I would like to see the comprehensive measurements you base your statements above on, as well as benchmarks in real world usage (rather than just microbenchmarks). Also, benchmarks for something like this should be performed across a few different types of systems/architectures to make sure it is not a major regression on any, including at least one soft-fp configuration (representing embedded / kernel development).
It seems variations of this come up every so often, so I'll also link back to my statement from one of the previous times: [algorithm] new float/double to string algorithm - #2 by Vorpal (as well as the conversion that follows after and then runs out into the sand)
Note: I'm not saying that the library is bad, just that the bar from std is high, especially for code that ends up in no-std. It needs to work for every use case then.
TBH, what we really need is someone to figure out a language feature for things like the allocator shim so that it can be less special and we can use that mechanism for more things -- like this.

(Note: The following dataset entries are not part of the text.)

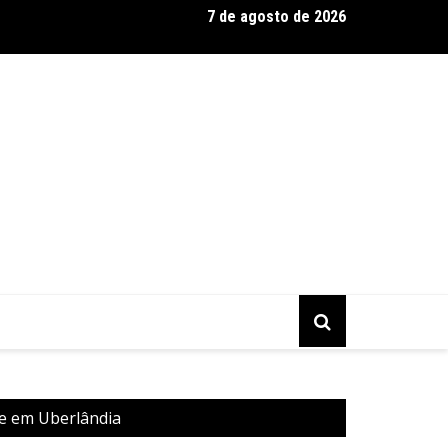
7 de agosto de 2026
ahia realiza tradicional debate entre candidatos ao Governo da 
go (9)
te em Uberlândia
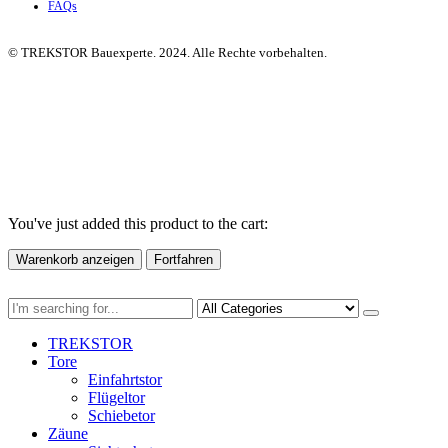
FAQs
© TREKSTOR Bauexperte. 2024. Alle Rechte vorbehalten.
You've just added this product to the cart:
Warenkorb anzeigen
Fortfahren
TREKSTOR
Tore
Einfahrtstor
Flügeltor
Schiebetor
Zäune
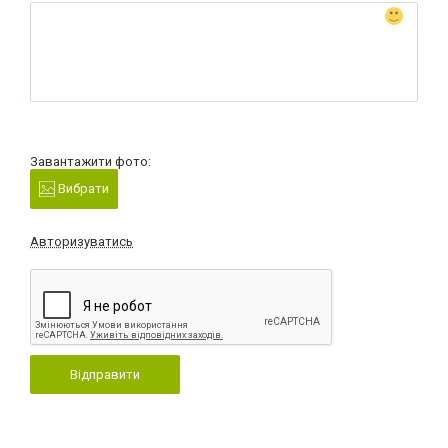
Завантажити фото:
Вибрати
Авторизуватись
Відправити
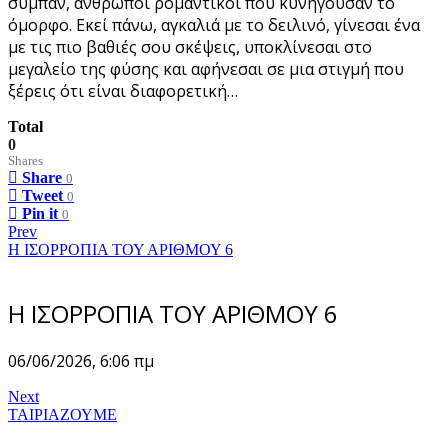
σύμπαν, άνθρωποι ρομαντικοί που κυνηγούσαν το
όμορφο. Εκεί πάνω, αγκαλιά με το δειλινό, γίνεσαι ένα
με τις πιο βαθιές σου σκέψεις, υποκλίνεσαι στο
μεγαλείο της φύσης και αφήνεσαι σε μια στιγμή που
ξέρεις ότι είναι διαφορετική…
Total
0
Shares
Share
0
Tweet
0
Pin it
0
Prev
Η ΙΣΟΡΡΟΠΙΑ ΤΟΥ ΑΡΙΘΜΟΥ 6
Η ΙΣΟΡΡΟΠΙΑ ΤΟΥ ΑΡΙΘΜΟΥ 6
06/06/2026, 6:06 πμ
Next
ΤΑΙΡΙΑΖΟΥΜΕ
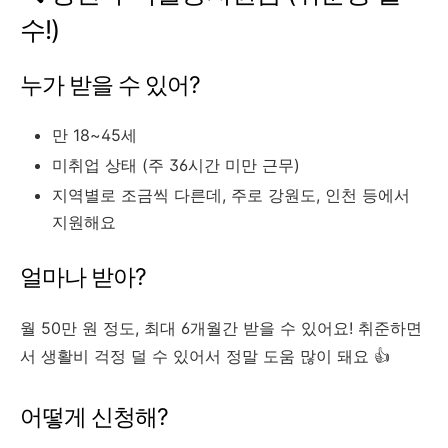
수!)
누가 받을 수 있어?
만 18~45세
미취업 상태 (주 36시간 미만 근무)
지역별로 조금씩 다른데, 주로 강원도, 인천 등에서
지원해요
얼마나 받아?
월 50만 원 정도, 최대 6개월간 받을 수 있어요! 취준하면
서 생활비 걱정 덜 수 있어서 정말 도움 많이 돼요 👍
어떻게 신청해?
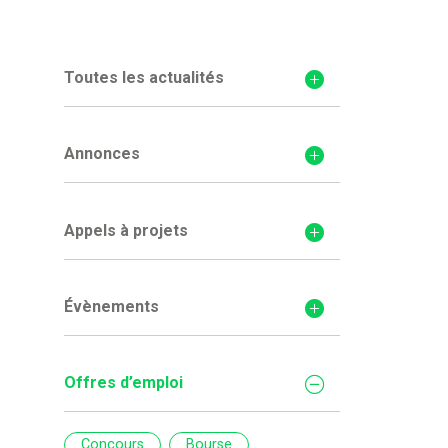
Toutes les actualités
Annonces
Appels à projets
Évènements
Offres d’emploi
Concours
Bourse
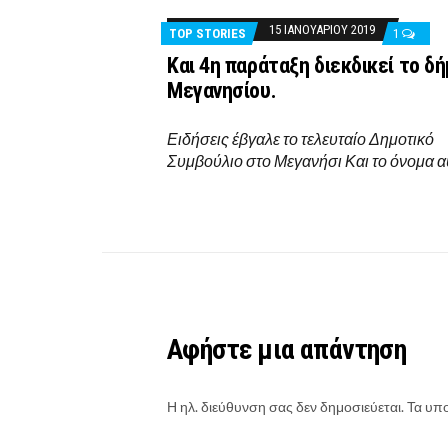
15 ΙΑΝΟΥΑΡΊΟΥ 2019
TOP STORIES
1
Και 4η παράταξη διεκδικεί το δ
Μεγανησίου.
Ειδήσεις έβγαλε το τελευταίο Δημοτικό
Συμβούλιο στο Μεγανήσι Και το όνομα 
Αφήστε μια απάντηση
Η ηλ. διεύθυνση σας δεν δημοσιεύεται.
Τα υπο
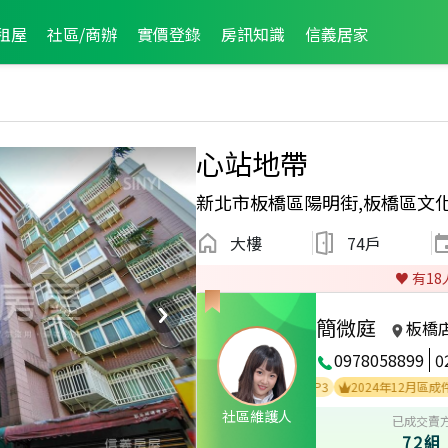
租屋
社區/商辦
實價登錄
房訊知識
信義居家
心站地帶
新北市板橋區陽明街,板橋區文
大樓
74戶
♥️ 有
18
簡微庭
板橋
0978058899
0
2022年10月區業績TOP1
2025年9月區成件TOP3
2024年12月區成件TOP2
社區維護人
已成交賣
72組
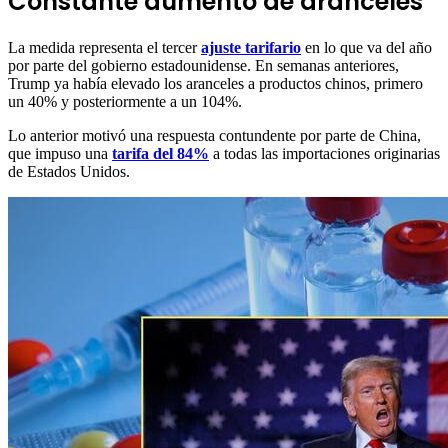
Constante aumento de aranceles
La medida representa el tercer
ajuste tarifario
en lo que va del año
por parte del gobierno estadounidense. En semanas anteriores,
Trump ya había elevado los aranceles a productos chinos, primero
un 40% y posteriormente a un 104%.
Lo anterior motivó una respuesta contundente por parte de China,
que impuso una
tarifa del 84%
a todas las importaciones originarias
de Estados Unidos.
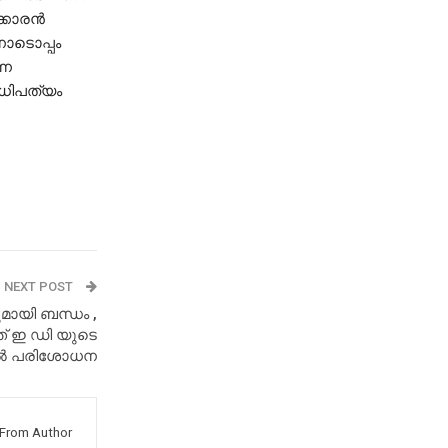
ക്കാരൻ
നോടൊപ്പം
നെ
ാധിപത്യം
NEXT POST
ുമായി ബന്ധം ,
ത് ഇ ഡി യുടെ
നൽ പരിശോധന
From Author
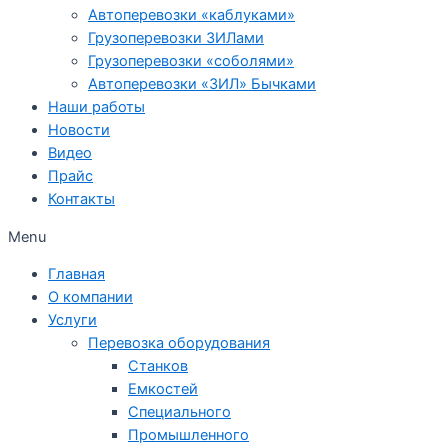
Автоперевозки «каблуками»
Грузоперевозки ЗИЛами
Грузоперевозки «соболями»
Автоперевозки «ЗИЛ» Бычками
Наши работы
Новости
Видео
Прайс
Контакты
Menu
Главная
О компании
Услуги
Перевозка оборудования
Станков
Емкостей
Специального
Промышленного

Then core can offer a default implementation that's a fine middle-ground, but people can plug in different things in their binaries depending on their needs: size-optimized ones if you only do this for a couple parameters in a CLI, one that calls out to the C library for embedded that has a C version already, a big-but-fast one for something doing a ton of floats in JSON, etc.
That would potentially be amazing for many other things too, one that comes to mind is being able to make mutex (and other locking primitives, as well as channels) use priority inheritance. That is a thorn in the side of anyone doing hard realtime on Linux currently.